WHAT TO WORK ON: The result should be the listing below restated word for word, with images left out.

INFORMATION SHOWN:

○ ○ ○ ○ ○ ○ ○

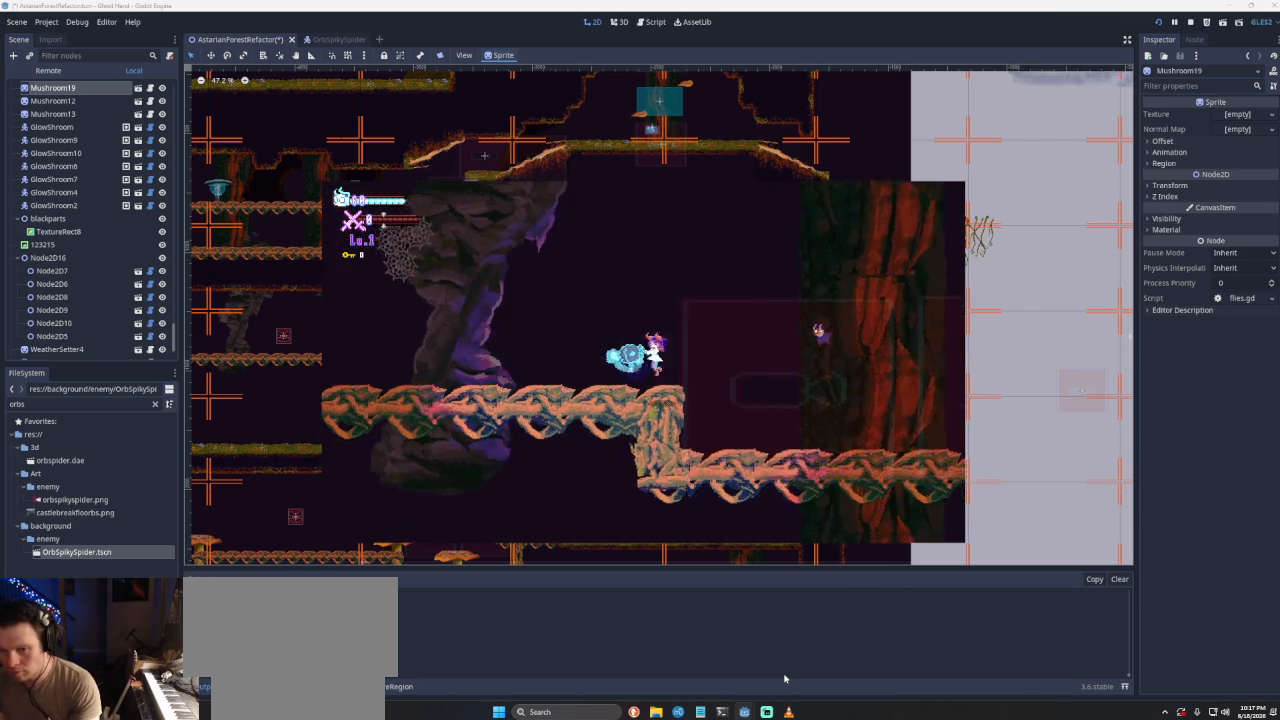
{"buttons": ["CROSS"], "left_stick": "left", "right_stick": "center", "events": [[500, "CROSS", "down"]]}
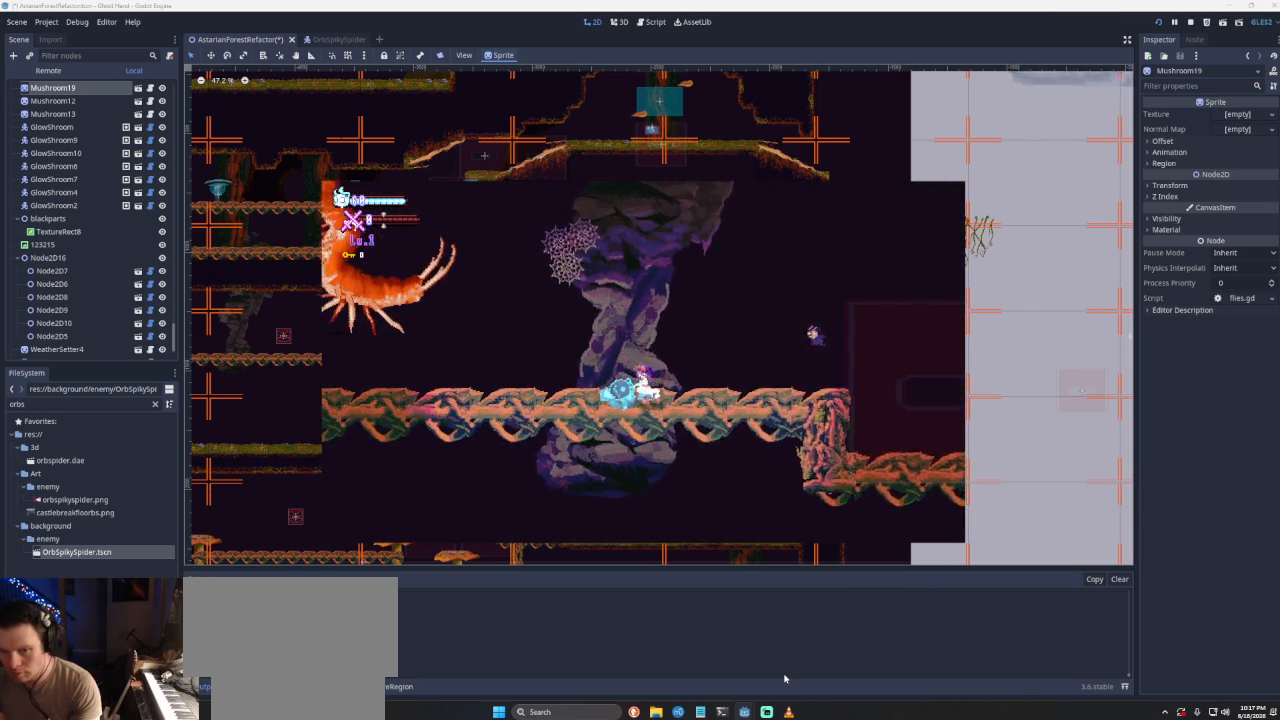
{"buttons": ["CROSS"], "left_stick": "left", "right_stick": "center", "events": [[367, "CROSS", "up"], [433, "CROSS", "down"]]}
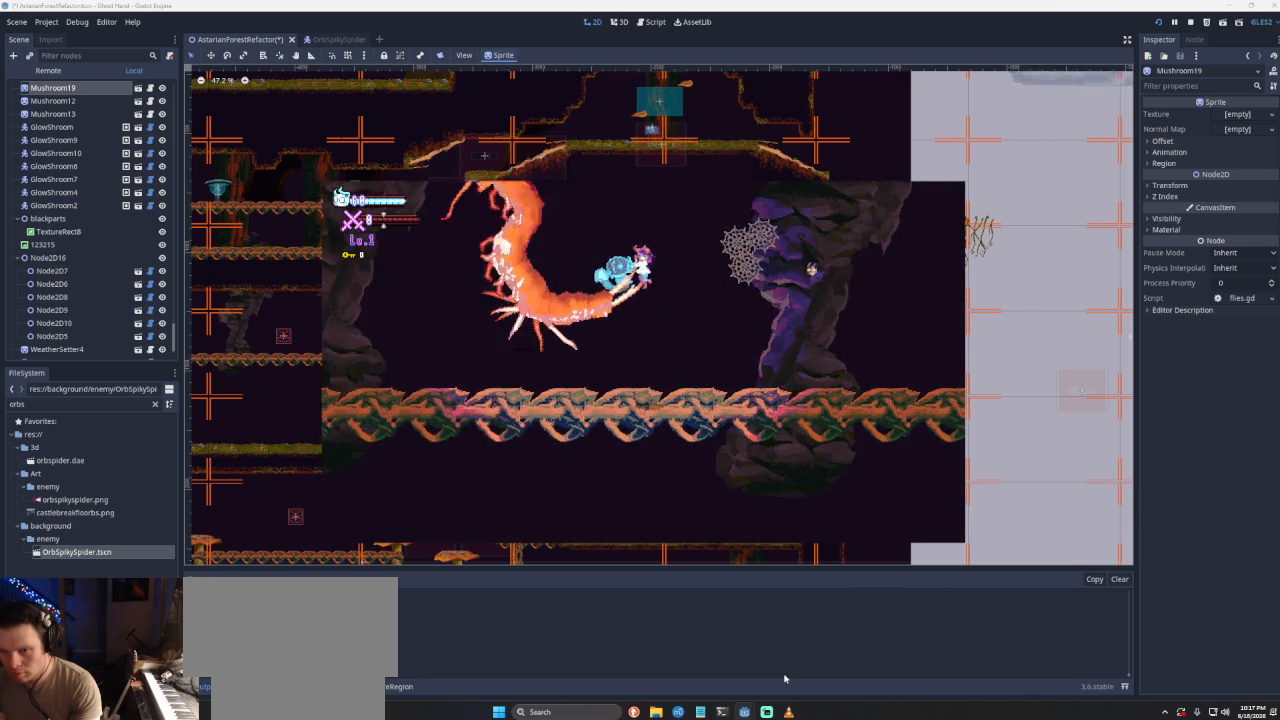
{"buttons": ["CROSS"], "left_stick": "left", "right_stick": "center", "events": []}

○ ○ ○ ○ ○ ○ ○

TASK RESPONSE:
{"buttons": ["CROSS"], "left_stick": "left", "right_stick": "center", "events": [[500, "CROSS", "down"]]}
{"buttons": ["CROSS"], "left_stick": "left", "right_stick": "center", "events": [[367, "CROSS", "up"], [433, "CROSS", "down"]]}
{"buttons": ["CROSS"], "left_stick": "left", "right_stick": "center", "events": []}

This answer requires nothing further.